In 2008, Prestatyn Carnival Association revived the 'Miss Prestatyn' title.

=== Classic Car Show ===
The largest free classic car show in North Wales with over 400 vehicles taking part in 2019. The show is an annual event taking place on the last Bank Holiday Monday in May since 2000. It usually takes place on Ty Nant car park in Prestatyn town centre, but expanded in 2019 to include the majority of the High Street. In 2020, due to the COVID-19 pandemic, there was a virtual show.

==Cultural references==
Philip Larkin wrote a poem entitled 'Sunny Prestatyn'. In it he describes a poster advertising the resort that is progressively defaced by vulgar graffiti.

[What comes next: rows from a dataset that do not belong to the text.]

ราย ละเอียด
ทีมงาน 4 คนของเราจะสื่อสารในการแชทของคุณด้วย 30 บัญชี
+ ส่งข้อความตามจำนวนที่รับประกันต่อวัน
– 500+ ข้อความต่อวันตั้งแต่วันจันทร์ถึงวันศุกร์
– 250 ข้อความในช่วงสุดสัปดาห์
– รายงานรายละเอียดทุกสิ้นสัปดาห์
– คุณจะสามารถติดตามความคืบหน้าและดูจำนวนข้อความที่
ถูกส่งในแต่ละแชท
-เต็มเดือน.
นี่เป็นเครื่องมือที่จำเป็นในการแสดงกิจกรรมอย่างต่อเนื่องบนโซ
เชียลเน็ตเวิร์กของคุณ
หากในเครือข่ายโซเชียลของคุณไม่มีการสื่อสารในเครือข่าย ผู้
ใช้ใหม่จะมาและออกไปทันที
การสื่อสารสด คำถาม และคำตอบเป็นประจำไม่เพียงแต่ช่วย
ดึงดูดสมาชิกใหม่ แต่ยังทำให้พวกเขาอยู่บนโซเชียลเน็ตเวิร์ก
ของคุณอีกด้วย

Roddy Frame and Jeremy Stacey wrote most of Aztec Camera's 1995 album Frestonia during a three-week retreat at the Sands Hotel in Prestatyn. Frame later blamed the overcast and grim weather conditions there for the album's melancholy and gloomy tone.

The town also appears in The Royle Family 2009 Christmas special "The Golden Egg Cup", in which the family visits Prestatyn to celebrate Jim and Barb's fiftieth wedding anniversary.

==Sport==
The town is host to two major football teams within the Welsh football league pyramid, Prestatyn Town and the recently formed Prestatyn Sports.

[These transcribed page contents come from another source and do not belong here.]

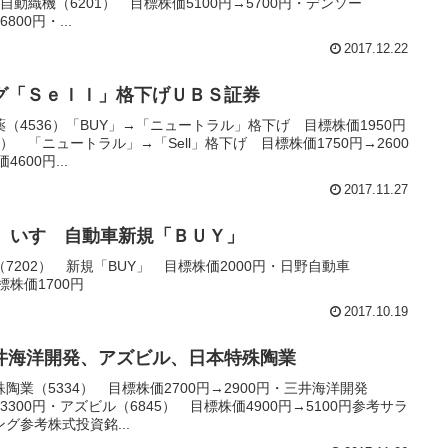
田自動織機（6201） 目標株価5100円→5700円・デンソー
800円・...
2017.12.22
グ「Ｓｅｌｌ」格下げＵＢＳ証券
（4536）「BUY」→「ニュートラル」格下げ 目標株価1950円
6） 「ニュートラル」→「Sell」格下げ 目標株価1750円→2600
600円...
2017.11.27
グ、いすゞ自動車新規「ＢＵＹ」
7202） 新規「BUY」 目標株価2000円・日野自動車
標株価1700円
2017.10.19
井海洋開発、アズビル、日本特殊陶業
業（5334） 目標株価2700円→2900円・三井海洋開発
→3300円・アズビル（6845） 目標株価4900円→5100円参考サラ
グ参考株式投資銘...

Local football side Prestatyn Town gained promotion to the Welsh Premier League having been crowned champions of the Cymru Alliance League 2007-08 season. As of 23 April 2008, planning permission for floodlights and seating had been granted in order to meet the Welsh Premier grading requirements. The deadline for these upgrades was 1 May 2008 and, having passed these requirements, their promotion was ratified by the Welsh Premier League on 15 May. They currently play in the Cymru North, the second tier of Welsh football.

Many qualification rounds in snooker were once held at Pontin's Holiday Camp here; this included all the major snooker tournaments, and the World Championship. The qualification rounds have since moved to the World Snooker Academy in Sheffield.

Founded in 1895, Prestatyn Cricket Club has recently celebrated its 125th anniversary. As of 1 November 2020 they play in Liverpool and District Comp (LDDC) 1st XI division.